Famosos sin orejas
Mucha gente habla a grito pelado del famoso que tiene delante como si este fuera un holograma carente de pabellones auditivos

¡Ay, la fama! Tantos la codician, y los que la poseen, no saben cómo sacársela de encima. Bueno, no todos, no nos engañemos: a un 50% de famosos, famosetes y famosillos les priva que griten su nombre por la calle, les paren para hacerse fotos con los móviles o les saluden con reverencia los maîtres de los restaurantes que no volverán a ver. El otro 50% del famoserío, lo de la fama salvaje, no lo puede soportar.
¿Se acuerdan de Notting Hill, aquella película en la que Julia Roberts, una estrella superfamosa se enamoraba de Hugh Grant, un tipo, ejem, completamente normal? Ella explicaba a sus amigos “normales” que la fama era mucho más dura de lo que nos había asegurado la profe de Fama, valga la megarredundancia: “La fama es dura”, decía, “y aquí vais a empezar a pagarla”. El precio más alto que pagaba Julia –y la mayoría de los populares, que no del PP– era el de tener que aguantar que hablaran de ella en sus narices como si no existiera.
Es curioso, pero mucha gente habla a grito pelado del famoso que tiene delante como si este fuera un holograma, por supuesto, carente de pabellones auditivos. “¿ESTE ES EL DEL TELEDIARIOOO, EL DEL… NOOO… EL DEL ESE QUE NO ME ACUERDO… SE HA PUESTO…”. Mientras decenas de ojos se clavan en él.

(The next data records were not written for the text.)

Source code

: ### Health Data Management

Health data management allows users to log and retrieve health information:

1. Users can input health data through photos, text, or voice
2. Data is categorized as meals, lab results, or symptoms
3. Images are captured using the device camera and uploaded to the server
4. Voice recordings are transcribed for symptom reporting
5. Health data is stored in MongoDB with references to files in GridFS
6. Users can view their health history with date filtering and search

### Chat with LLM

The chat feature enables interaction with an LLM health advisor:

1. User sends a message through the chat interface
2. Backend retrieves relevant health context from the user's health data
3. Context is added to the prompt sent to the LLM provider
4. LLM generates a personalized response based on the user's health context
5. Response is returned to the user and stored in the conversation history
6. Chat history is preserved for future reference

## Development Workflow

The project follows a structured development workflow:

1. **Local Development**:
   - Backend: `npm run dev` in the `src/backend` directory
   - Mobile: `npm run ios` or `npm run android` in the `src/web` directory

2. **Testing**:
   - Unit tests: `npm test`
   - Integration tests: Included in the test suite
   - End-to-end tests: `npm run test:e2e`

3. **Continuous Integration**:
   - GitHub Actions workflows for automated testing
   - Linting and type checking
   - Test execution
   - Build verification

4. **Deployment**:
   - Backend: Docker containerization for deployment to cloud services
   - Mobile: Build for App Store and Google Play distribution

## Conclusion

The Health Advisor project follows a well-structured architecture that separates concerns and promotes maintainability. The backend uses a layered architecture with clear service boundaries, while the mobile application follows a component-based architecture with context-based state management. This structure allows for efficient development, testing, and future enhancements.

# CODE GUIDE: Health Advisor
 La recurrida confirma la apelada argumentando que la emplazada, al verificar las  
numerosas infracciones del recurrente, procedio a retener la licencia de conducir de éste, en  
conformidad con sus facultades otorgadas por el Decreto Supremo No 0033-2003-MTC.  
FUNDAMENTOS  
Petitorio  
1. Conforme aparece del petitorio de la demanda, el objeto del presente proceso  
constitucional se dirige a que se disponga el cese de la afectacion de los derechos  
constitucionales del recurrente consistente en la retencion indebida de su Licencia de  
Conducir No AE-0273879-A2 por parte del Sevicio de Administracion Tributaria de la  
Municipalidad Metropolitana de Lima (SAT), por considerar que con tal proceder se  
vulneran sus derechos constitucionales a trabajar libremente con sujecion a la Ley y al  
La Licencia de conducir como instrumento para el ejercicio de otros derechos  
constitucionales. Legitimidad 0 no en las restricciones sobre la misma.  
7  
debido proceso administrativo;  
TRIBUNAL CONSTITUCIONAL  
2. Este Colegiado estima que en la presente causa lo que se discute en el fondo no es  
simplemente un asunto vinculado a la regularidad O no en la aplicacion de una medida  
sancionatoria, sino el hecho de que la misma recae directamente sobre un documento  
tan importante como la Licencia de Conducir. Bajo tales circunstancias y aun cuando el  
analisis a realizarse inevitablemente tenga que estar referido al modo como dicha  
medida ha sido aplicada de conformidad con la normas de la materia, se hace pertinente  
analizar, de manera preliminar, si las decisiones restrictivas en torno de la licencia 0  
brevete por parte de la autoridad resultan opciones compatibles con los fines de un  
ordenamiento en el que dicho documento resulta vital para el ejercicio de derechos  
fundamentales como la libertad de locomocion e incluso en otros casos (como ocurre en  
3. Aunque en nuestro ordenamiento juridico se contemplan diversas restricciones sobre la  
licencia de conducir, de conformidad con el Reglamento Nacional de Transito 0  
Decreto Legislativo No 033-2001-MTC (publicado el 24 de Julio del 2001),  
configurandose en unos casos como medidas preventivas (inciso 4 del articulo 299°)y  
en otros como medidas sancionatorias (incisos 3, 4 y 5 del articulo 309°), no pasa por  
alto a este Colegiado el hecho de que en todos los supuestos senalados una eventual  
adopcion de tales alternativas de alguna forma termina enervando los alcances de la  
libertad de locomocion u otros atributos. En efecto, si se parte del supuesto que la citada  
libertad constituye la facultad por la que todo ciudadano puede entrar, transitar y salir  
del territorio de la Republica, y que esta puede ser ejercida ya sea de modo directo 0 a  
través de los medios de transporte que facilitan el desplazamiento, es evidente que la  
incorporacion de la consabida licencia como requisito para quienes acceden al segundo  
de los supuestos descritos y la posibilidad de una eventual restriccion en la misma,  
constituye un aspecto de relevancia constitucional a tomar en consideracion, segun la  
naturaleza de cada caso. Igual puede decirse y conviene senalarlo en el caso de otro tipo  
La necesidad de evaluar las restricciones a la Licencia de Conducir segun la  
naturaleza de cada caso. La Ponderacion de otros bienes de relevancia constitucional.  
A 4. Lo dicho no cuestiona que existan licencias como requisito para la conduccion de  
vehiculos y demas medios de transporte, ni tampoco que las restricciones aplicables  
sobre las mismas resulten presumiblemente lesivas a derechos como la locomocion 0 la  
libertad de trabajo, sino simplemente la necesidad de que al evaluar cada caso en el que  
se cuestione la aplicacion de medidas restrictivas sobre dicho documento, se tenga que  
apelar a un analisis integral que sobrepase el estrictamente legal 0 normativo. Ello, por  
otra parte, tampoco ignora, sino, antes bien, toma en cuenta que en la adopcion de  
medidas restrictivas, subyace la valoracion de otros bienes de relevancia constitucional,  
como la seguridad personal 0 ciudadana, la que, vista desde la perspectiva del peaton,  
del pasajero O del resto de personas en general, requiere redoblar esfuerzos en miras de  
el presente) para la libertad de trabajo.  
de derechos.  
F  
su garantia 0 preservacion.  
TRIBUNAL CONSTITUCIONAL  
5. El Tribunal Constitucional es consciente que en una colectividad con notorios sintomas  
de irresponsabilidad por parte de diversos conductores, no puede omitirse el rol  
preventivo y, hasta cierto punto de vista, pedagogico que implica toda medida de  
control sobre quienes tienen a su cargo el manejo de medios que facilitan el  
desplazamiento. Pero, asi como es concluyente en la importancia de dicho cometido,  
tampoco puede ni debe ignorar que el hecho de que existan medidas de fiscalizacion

Ahí es donde los famosos se dividen en dos clases: los que disfrutan de su fama como una bendición se acercarían para desgranar su currículo desde su primer premio de interpretación, pero los que viven la popularidad como un castigo aprovecharían para perfeccionar un truco de su vieja caja de juegos de magia: el de la desaparición.